Vertical Integration is another critical requirement that the airline can use to strategically compete. Using this strategy, the airline industry can expand its operations either backward or forward into the industry by operating at more than one level of their distribution channel. For example, the US airline industry can come together with a travel agency and tour operations company. Some of the benefits the company will get from using this strategy include; more control over the value chain, mostly in prices, having a significant ability to control costs throughout their markets. The industry will also be able to manage to block their competitors from gaining access to their important markets and access to more production inputs and distribution resources
Building Cooperative Relationships with other companies is a critical requirement because it will help the US Airline Industry to engage in activities that are normally just performed by their suppliers and buyers. The US Airline industry can use the following strategies to build such relationships; offering credible commitments and making sure they always keep their part of the bargain.
A competitive bidding strategy will have the different service suppliers within the airline industry striving to be picked to deliver their services. If the airline industry wins the bid, their contract, however, will only last for less than a year and they won’t result in specialized investments. Strategic alliances on the other hand, will help the US airline sign lasting contracts that bind them in agreements that to bring new goods and services into the market. If the airline uses this critical requirement for competition, it will have a couple of advantages, i.e. it avoids bureaucratic costs and the profitability of the involved companies grows.
Question 3: Management Characteristics and Tools for Effective Strategic Leadership
Airline Managers have to portray certain characteristics so as to excel in their work. The said characteristics can include but are not limited to; innovative and creative thinking; which help in achieving success in the airline industry when it comes to creating and implementing policies and ideas that improve airline services as well as maximize profits. Another characteristic of airline managers is good negotiation skills. Such skills help to come to good agreements with equipment suppliers. A good airline manager is also a critical thinker; they have the ability to analyze situations critically and come up with the best solutions that have the airline’s interests at heart (Jones et al, 2014).

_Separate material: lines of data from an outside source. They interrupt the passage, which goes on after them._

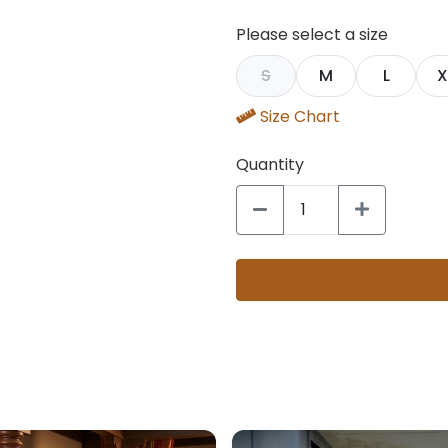
Please select a size
S
M
L
X
Size Chart
Quantity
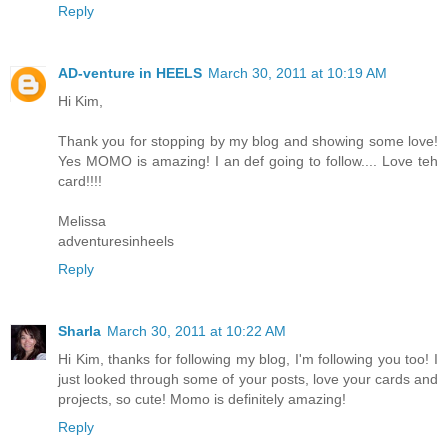
Reply
AD-venture in HEELS
March 30, 2011 at 10:19 AM
Hi Kim,
Thank you for stopping by my blog and showing some love!
Yes MOMO is amazing! I an def going to follow.... Love teh
card!!!!
Melissa
adventuresinheels
Reply
Sharla
March 30, 2011 at 10:22 AM
Hi Kim, thanks for following my blog, I'm following you too! I
just looked through some of your posts, love your cards and
projects, so cute! Momo is definitely amazing!
Reply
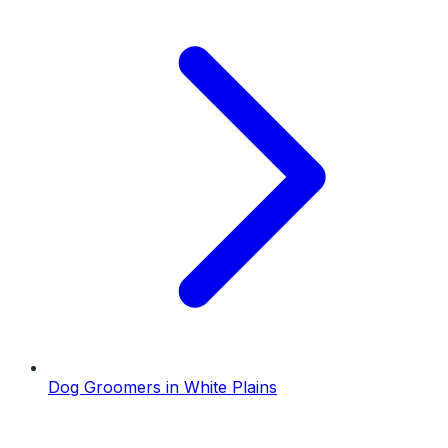
Dog Groomers
in
White Plains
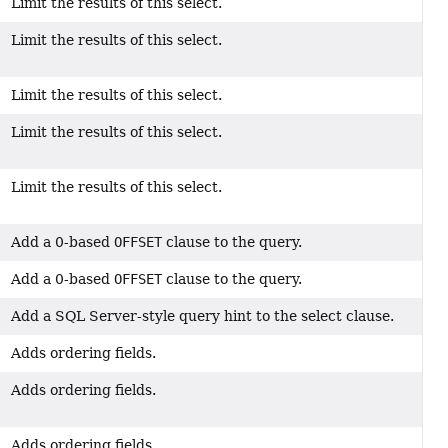
Limit the results of this select.
Limit the results of this select.
Limit the results of this select.
Limit the results of this select.
Limit the results of this select.
Add a 0-based
OFFSET
clause to the query.
Add a 0-based
OFFSET
clause to the query.
Add a SQL Server-style query hint to the select clause.
Adds ordering fields.
Adds ordering fields.
Adds ordering fields.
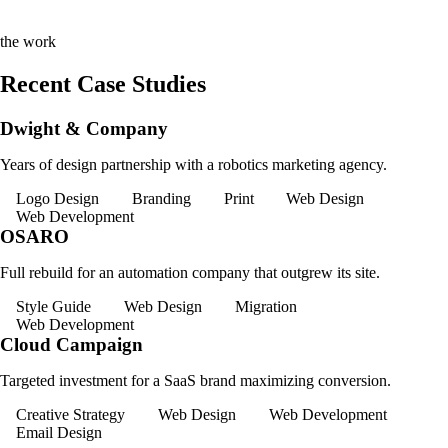
the work
Recent Case Studies
Dwight & Company
Years of design partnership with a robotics marketing agency.
Logo Design
Branding
Print
Web Design
Web Development
OSARO
Full rebuild for an automation company that outgrew its site.
Style Guide
Web Design
Migration
Web Development
Cloud Campaign
Targeted investment for a SaaS brand maximizing conversion.
Creative Strategy
Web Design
Web Development
Email Design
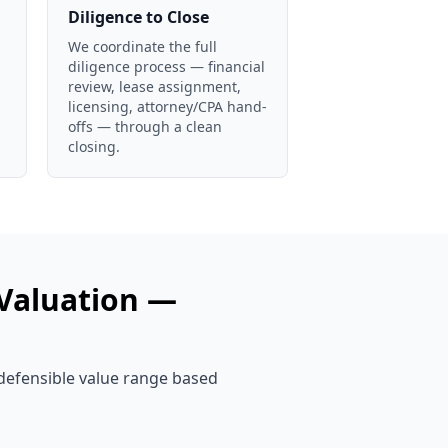
Diligence to Close
We coordinate the full
diligence process — financial
review, lease assignment,
licensing, attorney/CPA hand-
offs — through a clean
closing.
Valuation —
 defensible value range based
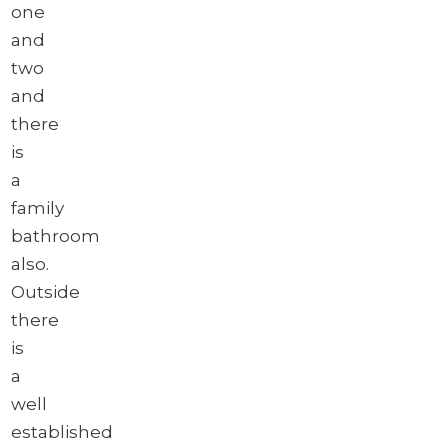
one
and
two
and
there
is
a
family
bathroom
also.
Outside
there
is
a
well
established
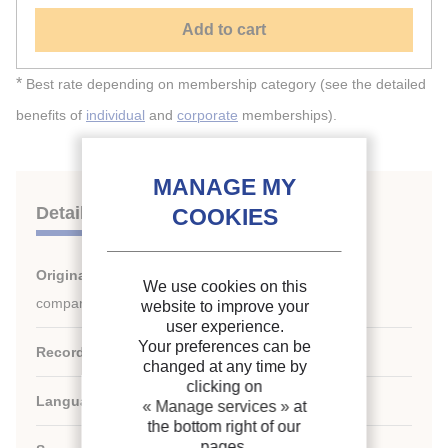
Add to cart
*
Best rate depending on membership category (see the detailed
benefits of
individual
and
corporate
memberships).
Details
Original title:
Numerical modeling of refrigerator
We use cookies on this
compartments.
website to improve your
user experience.
Your preferences can be
Record ID :
30001826
changed at any time by
clicking on
Languages:
English
« Manage services »
at
the bottom right of our
pages.
rd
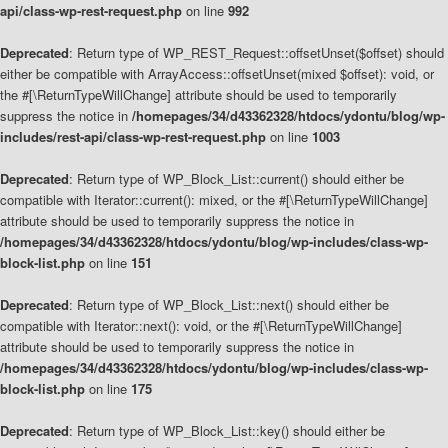
api/class-wp-rest-request.php
on line
992
Deprecated
: Return type of WP_REST_Request::offsetUnset($offset) should
either be compatible with ArrayAccess::offsetUnset(mixed $offset): void, or
the #[\ReturnTypeWillChange] attribute should be used to temporarily
suppress the notice in
/homepages/34/d43362328/htdocs/ydontu/blog/wp-
includes/rest-api/class-wp-rest-request.php
on line
1003
Deprecated
: Return type of WP_Block_List::current() should either be
compatible with Iterator::current(): mixed, or the #[\ReturnTypeWillChange]
attribute should be used to temporarily suppress the notice in
/homepages/34/d43362328/htdocs/ydontu/blog/wp-includes/class-wp-
block-list.php
on line
151
Deprecated
: Return type of WP_Block_List::next() should either be
compatible with Iterator::next(): void, or the #[\ReturnTypeWillChange]
attribute should be used to temporarily suppress the notice in
/homepages/34/d43362328/htdocs/ydontu/blog/wp-includes/class-wp-
block-list.php
on line
175
Deprecated
: Return type of WP_Block_List::key() should either be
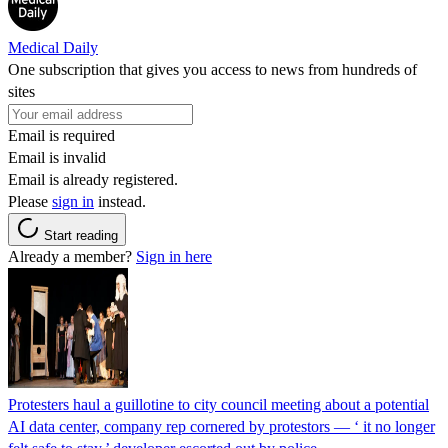
Medical Daily
One subscription that gives you access to news from hundreds of
sites
Email is required
Email is invalid
Email is already registered.
Please
sign in
instead.
Start reading
Already a member?
Sign in here
Protesters haul a guillotine to city council meeting about a potential
AI data center, company rep cornered by protestors — ‘ it no longer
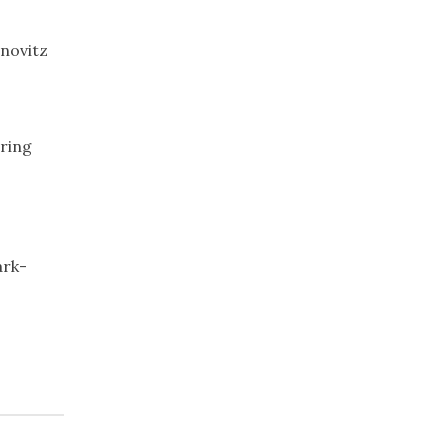
novitz
pring
ark-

Tools for strategic leadership create a space where every employee in all levels in the airline industry can effectively accomplish their designated duties. Leadership tools basically demonstrate how leadership can be practiced; they also give a full range structure on how to execute a wide range of leadership work. The tools include; team building, coaching, measurements, action learning and leadership development. These tools are essential in helping the industry determine their main issues, come up with long-term solutions and create new markets. The said tools are also useful when it comes to strategic thinking, communication planning and execution of objectives (Jones et al, 2014).
Reference
Hill, C., Jones, G., & Schilling, M. (2014). Strategic management: theory: an integrated approach. Cengage Learning.